• **What is required**: Revise the material below so that every instance of "slice" reads "wedge", keeping everything else unchanged. Omit the pictures from your version.

Data visualization images
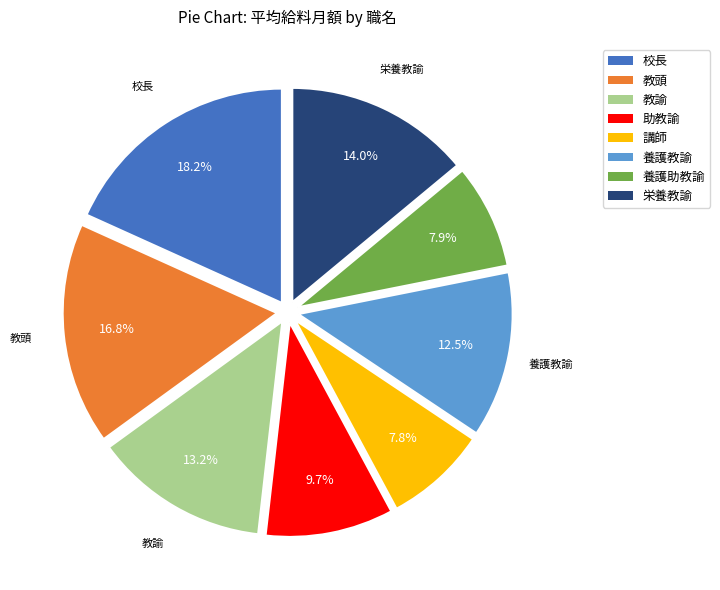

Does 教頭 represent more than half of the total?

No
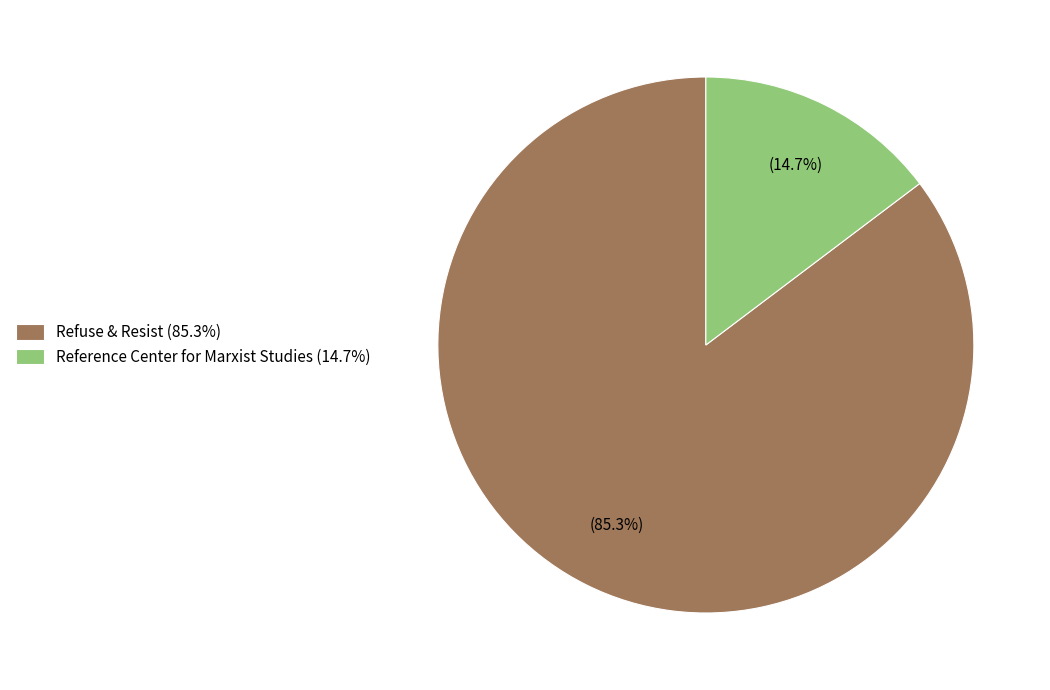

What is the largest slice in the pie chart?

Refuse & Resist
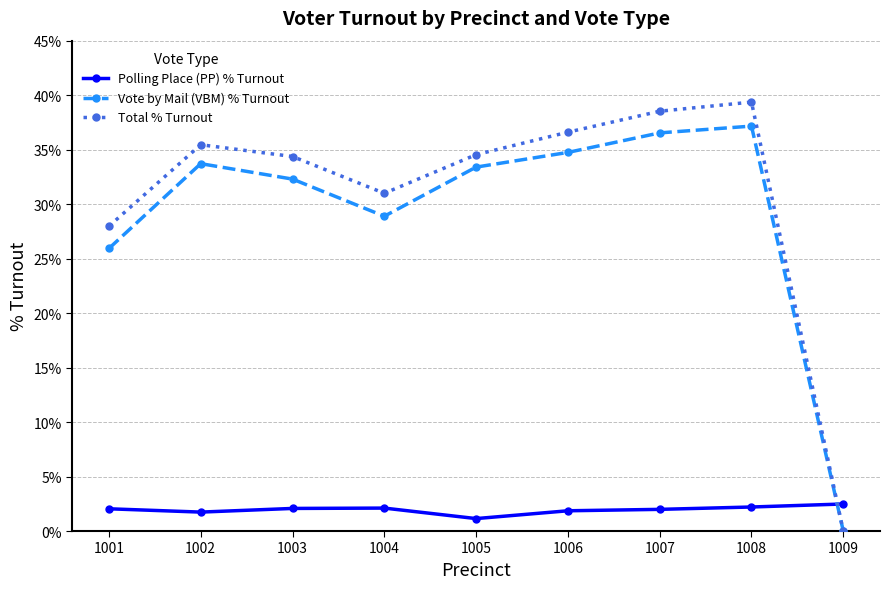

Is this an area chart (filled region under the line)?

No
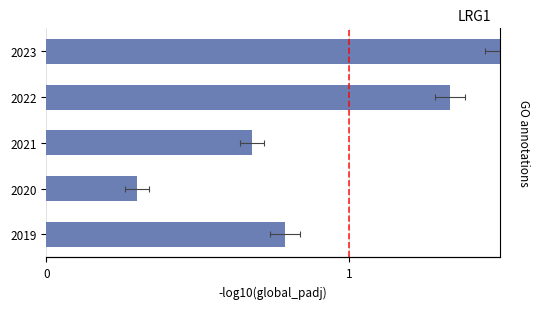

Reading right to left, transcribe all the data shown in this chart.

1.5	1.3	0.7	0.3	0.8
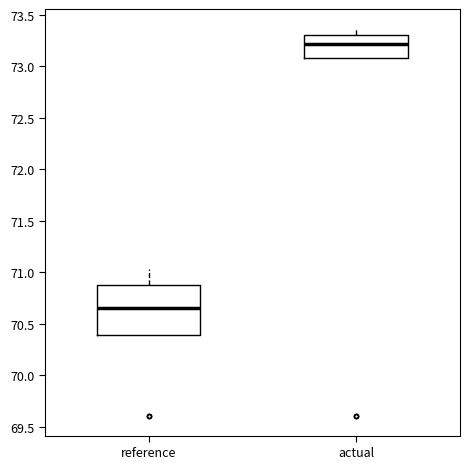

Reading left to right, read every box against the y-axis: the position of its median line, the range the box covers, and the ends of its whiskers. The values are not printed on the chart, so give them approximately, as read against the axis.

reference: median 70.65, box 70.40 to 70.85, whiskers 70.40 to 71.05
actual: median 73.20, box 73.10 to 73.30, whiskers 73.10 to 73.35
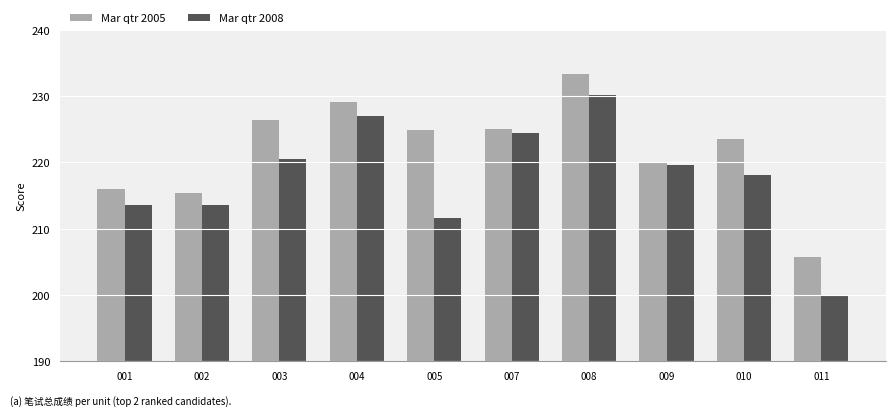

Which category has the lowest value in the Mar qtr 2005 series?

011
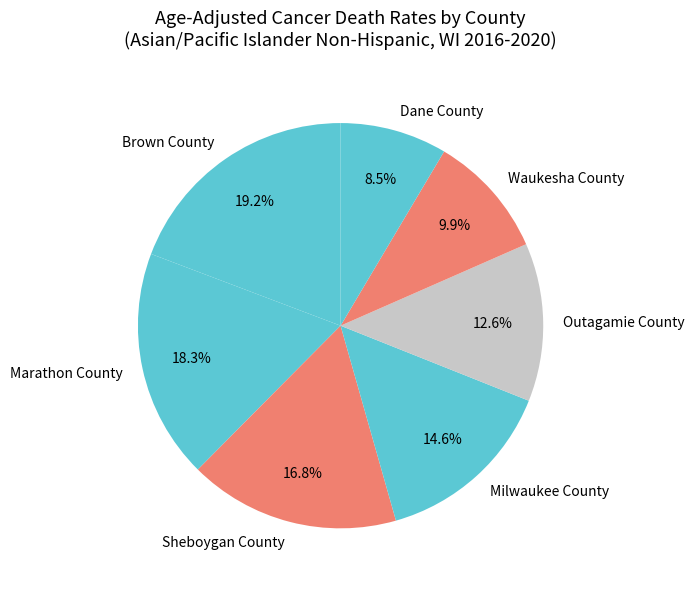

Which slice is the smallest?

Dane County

• **Exercise output**:
Does 教頭 represent more than half of the total?

No

What is the largest wedge in the pie chart?

Refuse & Resist

Is this an area chart (filled region under the line)?

No

Reading right to left, transcribe all the data shown in this chart.

1.5	1.3	0.7	0.3	0.8

Reading left to right, read every box against the y-axis: the position of its median line, the range the box covers, and the ends of its whiskers. The values are not printed on the chart, so give them approximately, as read against the axis.

reference: median 70.65, box 70.40 to 70.85, whiskers 70.40 to 71.05
actual: median 73.20, box 73.10 to 73.30, whiskers 73.10 to 73.35

Which category has the lowest value in the Mar qtr 2005 series?

011

Which wedge is the smallest?

Dane County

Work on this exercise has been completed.